The mutagenicity of AES (C8-10, 2 EO) Na in a mammalian cell line was investigated according to OECD guideline 476 using the mouse lymphoma L5178Y cells with and without metabolic activation (Trenz, 2012). The test concentrations were 0.01, 0.02, 0.05, 0.10, 0.20, 0.24, 0.28, 0.32 mM without metabolic activation as well as 0.01, 0.05, 0.24, 0.28, 0.32, 0.36, 0.40, 0.44, 0.48 mM with metabolic activation in the first experiment (4 h incubation). In the second experiment the cells were incubated with concentrations of 0.15, 0.35, 0.39, 0.43, 0.45, 0.47, 0.49, 0.53 mM in the presence of metabolic activation for 4 h and at concentrations of 0.0005, 0.001, 0.005, 0.01, 0.05, 0.10, 0.15, 0.20, 0.25 mM in the absence of metabolic activation for 24 h. Results achieved with the vehicle (RPMI medium) and positive controls were valid. Cytotoxicity was seen in presence and absence of metabolic activation. No genotoxicity was observed, except for the highest dose level in experiment I with metabolic activation where a significantly increased number of mutants and a dose dependency were seen at 0.48 mM. In addition the Global Evaluation Factor of 126 was exceeded by the induced mutant frequency. This effect was observed in the highly cytotoxic range only (relative total growth below 10%) and was not verified in the verification experiment (experiment II with metabolic activation). Therefore this effect was considered to be of no biological relevance.
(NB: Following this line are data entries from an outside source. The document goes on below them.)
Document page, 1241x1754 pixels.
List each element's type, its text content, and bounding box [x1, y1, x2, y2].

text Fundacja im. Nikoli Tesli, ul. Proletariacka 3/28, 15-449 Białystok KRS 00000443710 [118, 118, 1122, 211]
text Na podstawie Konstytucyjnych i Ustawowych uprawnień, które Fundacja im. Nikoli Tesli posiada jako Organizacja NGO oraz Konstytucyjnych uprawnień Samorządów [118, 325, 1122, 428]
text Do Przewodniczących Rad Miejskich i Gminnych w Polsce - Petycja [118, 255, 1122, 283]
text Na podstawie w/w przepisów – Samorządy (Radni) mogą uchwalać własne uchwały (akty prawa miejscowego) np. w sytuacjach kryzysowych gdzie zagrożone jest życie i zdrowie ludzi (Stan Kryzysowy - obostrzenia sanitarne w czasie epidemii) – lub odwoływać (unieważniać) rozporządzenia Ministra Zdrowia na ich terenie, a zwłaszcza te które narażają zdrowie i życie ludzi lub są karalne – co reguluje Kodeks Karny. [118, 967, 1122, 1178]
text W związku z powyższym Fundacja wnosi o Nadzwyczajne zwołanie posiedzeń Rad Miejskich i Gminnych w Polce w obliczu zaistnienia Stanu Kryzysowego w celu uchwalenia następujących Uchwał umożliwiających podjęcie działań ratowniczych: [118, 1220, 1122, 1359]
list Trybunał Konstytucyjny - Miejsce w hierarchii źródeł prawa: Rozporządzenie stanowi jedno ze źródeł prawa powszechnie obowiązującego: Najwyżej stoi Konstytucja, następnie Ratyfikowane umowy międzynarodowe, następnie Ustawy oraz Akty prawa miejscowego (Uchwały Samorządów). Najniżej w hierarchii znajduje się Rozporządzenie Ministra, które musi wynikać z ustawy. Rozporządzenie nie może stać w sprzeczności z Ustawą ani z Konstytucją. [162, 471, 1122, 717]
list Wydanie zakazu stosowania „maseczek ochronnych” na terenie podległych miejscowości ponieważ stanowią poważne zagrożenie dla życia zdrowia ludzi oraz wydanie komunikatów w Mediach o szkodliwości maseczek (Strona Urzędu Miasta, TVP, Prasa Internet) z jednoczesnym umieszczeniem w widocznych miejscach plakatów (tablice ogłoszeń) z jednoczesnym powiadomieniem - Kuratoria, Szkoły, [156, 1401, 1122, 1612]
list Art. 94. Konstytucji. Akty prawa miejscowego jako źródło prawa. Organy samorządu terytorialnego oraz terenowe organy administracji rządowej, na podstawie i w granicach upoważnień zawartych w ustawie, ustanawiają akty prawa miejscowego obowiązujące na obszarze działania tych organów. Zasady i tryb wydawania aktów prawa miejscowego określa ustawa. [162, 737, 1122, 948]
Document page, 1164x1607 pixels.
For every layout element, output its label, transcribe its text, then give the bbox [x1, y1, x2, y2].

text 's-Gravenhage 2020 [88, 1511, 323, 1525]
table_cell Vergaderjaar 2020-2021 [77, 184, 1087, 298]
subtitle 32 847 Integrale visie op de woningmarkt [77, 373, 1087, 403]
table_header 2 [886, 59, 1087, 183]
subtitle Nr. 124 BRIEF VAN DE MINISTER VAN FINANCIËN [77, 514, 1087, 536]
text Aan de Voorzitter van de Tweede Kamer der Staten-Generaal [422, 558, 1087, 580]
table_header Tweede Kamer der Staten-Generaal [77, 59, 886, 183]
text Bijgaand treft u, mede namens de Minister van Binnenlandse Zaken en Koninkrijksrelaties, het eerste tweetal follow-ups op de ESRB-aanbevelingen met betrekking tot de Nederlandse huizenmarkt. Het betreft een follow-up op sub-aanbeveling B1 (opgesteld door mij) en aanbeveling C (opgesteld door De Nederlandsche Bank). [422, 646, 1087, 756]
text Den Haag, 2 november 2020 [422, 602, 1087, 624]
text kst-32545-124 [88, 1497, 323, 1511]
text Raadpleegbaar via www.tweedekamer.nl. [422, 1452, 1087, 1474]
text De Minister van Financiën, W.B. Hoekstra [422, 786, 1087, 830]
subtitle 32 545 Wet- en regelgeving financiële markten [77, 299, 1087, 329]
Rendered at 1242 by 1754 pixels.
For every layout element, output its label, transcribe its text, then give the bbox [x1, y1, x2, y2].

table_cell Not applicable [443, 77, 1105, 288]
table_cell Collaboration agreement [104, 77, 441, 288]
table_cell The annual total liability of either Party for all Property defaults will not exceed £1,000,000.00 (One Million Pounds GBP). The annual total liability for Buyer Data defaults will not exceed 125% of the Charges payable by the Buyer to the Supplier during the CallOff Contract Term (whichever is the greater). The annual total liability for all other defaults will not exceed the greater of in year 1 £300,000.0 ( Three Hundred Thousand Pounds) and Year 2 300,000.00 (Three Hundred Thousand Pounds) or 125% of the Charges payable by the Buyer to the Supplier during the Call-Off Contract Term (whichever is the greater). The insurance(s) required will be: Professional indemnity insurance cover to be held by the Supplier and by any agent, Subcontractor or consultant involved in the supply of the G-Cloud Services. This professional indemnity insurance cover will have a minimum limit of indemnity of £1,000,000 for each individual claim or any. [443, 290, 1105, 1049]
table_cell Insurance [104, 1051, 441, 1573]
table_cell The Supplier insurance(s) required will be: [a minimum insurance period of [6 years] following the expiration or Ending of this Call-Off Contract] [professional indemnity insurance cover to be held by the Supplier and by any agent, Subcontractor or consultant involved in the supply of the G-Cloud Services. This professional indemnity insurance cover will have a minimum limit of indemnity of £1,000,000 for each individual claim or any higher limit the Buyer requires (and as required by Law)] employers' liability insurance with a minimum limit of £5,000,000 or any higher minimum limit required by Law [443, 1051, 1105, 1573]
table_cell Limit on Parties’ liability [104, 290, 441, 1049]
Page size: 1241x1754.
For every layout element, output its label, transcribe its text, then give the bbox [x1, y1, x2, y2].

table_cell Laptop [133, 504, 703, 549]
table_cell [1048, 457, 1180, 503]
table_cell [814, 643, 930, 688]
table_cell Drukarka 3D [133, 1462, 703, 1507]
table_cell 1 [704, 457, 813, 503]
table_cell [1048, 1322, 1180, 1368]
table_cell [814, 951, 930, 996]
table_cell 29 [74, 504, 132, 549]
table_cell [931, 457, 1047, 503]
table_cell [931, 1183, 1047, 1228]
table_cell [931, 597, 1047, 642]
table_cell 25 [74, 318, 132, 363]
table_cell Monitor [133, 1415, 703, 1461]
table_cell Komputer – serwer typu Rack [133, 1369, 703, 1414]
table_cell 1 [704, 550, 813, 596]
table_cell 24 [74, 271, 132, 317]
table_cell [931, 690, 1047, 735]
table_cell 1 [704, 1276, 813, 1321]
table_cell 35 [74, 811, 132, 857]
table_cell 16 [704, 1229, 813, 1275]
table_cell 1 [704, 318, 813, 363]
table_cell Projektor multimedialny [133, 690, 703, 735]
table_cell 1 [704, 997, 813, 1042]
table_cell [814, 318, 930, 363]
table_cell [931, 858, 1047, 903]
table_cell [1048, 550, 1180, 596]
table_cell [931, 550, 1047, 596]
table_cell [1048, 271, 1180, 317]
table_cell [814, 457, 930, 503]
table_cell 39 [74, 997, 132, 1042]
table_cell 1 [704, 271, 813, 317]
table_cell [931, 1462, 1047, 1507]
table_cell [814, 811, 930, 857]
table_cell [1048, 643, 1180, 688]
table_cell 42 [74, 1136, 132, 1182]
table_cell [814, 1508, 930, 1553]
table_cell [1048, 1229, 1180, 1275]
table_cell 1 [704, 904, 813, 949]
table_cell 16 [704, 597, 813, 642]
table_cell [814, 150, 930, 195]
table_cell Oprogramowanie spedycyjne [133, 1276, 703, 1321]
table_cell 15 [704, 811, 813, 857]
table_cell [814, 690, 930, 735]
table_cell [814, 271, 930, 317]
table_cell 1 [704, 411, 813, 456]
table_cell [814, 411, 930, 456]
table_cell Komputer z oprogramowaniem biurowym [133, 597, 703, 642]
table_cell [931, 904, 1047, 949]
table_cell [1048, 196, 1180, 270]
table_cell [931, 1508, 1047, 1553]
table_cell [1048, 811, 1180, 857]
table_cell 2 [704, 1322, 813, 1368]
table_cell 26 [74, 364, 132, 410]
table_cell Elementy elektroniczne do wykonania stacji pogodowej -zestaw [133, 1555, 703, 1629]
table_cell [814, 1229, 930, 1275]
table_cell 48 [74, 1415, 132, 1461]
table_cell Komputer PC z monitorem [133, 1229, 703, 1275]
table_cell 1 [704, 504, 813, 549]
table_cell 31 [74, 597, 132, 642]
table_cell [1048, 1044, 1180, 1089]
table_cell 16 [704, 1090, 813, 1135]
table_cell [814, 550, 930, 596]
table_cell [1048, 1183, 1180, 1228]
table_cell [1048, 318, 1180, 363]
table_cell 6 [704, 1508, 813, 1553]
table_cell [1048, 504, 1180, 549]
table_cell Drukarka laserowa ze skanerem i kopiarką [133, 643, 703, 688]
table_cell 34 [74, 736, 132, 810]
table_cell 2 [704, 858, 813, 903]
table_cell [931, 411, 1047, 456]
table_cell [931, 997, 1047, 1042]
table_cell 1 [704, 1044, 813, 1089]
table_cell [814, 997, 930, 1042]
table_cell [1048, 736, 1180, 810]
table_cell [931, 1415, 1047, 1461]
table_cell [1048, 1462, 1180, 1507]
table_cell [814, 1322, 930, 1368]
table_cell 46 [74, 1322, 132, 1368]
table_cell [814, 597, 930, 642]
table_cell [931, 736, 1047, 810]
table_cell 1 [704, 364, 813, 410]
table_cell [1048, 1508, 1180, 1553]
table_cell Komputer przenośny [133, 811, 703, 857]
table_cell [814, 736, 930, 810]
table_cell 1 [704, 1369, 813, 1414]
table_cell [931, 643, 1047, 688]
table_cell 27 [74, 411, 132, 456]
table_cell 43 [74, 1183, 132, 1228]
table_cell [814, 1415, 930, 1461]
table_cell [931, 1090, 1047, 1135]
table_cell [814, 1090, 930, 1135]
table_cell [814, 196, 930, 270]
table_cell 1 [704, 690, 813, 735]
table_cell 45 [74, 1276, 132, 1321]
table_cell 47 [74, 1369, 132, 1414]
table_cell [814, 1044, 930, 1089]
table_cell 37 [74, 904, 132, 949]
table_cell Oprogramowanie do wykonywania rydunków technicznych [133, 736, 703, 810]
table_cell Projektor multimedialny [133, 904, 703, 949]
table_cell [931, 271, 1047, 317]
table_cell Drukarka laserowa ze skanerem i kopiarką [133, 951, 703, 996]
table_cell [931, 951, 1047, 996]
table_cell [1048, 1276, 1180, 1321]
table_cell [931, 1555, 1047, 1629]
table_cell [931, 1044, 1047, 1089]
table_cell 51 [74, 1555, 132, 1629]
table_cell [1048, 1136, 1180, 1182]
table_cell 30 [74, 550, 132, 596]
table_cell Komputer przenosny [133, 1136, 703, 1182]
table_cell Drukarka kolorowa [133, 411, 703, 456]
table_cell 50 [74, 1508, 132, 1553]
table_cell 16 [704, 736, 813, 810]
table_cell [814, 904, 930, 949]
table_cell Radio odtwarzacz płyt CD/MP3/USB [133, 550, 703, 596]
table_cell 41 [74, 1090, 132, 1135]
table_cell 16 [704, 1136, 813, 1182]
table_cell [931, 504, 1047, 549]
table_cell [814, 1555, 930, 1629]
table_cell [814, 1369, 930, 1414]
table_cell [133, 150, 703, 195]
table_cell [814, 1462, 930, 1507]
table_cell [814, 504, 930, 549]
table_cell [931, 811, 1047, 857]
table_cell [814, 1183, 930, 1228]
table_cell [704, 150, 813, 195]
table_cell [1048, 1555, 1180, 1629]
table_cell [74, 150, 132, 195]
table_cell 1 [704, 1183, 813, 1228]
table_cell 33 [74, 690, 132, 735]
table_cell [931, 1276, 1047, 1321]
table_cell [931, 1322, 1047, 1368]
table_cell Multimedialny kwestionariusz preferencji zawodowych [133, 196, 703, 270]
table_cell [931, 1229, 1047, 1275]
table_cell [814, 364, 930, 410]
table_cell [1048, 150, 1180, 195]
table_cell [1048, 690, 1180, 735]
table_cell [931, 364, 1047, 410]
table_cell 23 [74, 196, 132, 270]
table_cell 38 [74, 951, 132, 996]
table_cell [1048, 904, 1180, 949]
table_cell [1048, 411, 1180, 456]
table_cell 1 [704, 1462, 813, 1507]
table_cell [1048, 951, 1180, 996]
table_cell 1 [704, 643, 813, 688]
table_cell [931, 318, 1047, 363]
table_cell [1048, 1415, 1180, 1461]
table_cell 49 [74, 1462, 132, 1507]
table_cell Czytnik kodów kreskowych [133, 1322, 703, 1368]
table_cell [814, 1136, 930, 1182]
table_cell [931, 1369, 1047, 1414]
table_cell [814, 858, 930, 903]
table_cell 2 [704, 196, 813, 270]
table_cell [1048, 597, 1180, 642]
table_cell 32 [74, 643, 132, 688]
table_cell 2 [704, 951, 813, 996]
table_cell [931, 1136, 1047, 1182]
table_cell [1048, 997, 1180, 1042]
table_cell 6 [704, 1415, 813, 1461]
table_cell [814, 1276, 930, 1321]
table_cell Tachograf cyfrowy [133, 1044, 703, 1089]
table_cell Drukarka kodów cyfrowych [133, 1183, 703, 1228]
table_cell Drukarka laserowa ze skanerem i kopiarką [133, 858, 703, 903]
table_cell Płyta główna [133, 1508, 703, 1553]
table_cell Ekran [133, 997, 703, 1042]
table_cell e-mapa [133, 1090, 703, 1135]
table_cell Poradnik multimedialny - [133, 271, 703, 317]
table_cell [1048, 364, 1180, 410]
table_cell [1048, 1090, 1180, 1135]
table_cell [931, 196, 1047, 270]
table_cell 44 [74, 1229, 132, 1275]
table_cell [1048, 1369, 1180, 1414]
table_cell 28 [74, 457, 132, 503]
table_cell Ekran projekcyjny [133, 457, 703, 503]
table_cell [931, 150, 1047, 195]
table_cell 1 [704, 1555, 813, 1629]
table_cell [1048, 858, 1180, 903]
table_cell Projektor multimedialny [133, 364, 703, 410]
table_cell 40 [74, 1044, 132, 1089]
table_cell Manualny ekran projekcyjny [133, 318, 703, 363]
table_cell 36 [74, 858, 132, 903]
The in vivo clastogenic potential of AES (C12-14) Na (CAS 68891-38-3, analytical purity 27-29%, no data on grade of ethoxylation) was assessed in a mammalian bone marrow chromosomal aberration test with CD-1 mouse according to OECD Guideline 475 (Ciliutti, 1995). The test substance was administered via gavage at doses of 1000 and 2000 mg/kg bw to five animals per sex per dose. Distilled water was used as vehicle. The post exposure period were 10, 24 and 48 h for the test group including the vehicle control and 26 h for the positive control group. Results achieved with the negative (distilled water) and positive controls were valid. No signs of toxicity and no increased number of chromosome aberration were seen at 1000 and 2000 mg/kg bw. Thus the test substance did not show clastogenicity at 1000 and 2000 mg/kg bw based on the test material and 270 to 290 and 540 to 580 mg/kg bw based on the active ingredient.

 

In conclusion, AES and their metabolites lack the structural moieties which confer mutagenic properties. This is reflected by the lack of reliable positive genotoxicity studies within the AES category. This is supported by the conclusions of the HERA report for AES were it is stated that: “In all available in vitro and in vivo genotoxicity assays, there is no indication of genetic toxicity of AES.”

 

References:

Danish EPA - Environmental and Health Assessment of Substances in Household Detergents and Cosmetic Detergent Products (2001). Environmental Project No. 615, pp. 24-28

HERA (2003). Human & Environmental Risk Assessment on ingredients of European household cleaning products Alcohol Ethoxysulphates, Human Health Risk Assessment Draft, 2003. http: //www. heraproject. com.

Justification for selection of genetic toxicity endpoint
No study selected as outcome is negative.

Short description of key information:
In vitro bacterial reverse mutation assay (Ames test / OECD guideline 471): negative
In vitro mammalian cell gene muatation assay (MLA / OECD guideline 476): negative
In vivo mammalian chromosome aberration assay (CA / OECD guideline 475): negative

Endpoint Conclusion: No adverse effect observed (negative)

Justification for classification or non-classification

According to the classification criteria of Directive 67/548/EEC and Regulation (EC) No 1272/2008 the substance does not need to be classified for genotoxicity.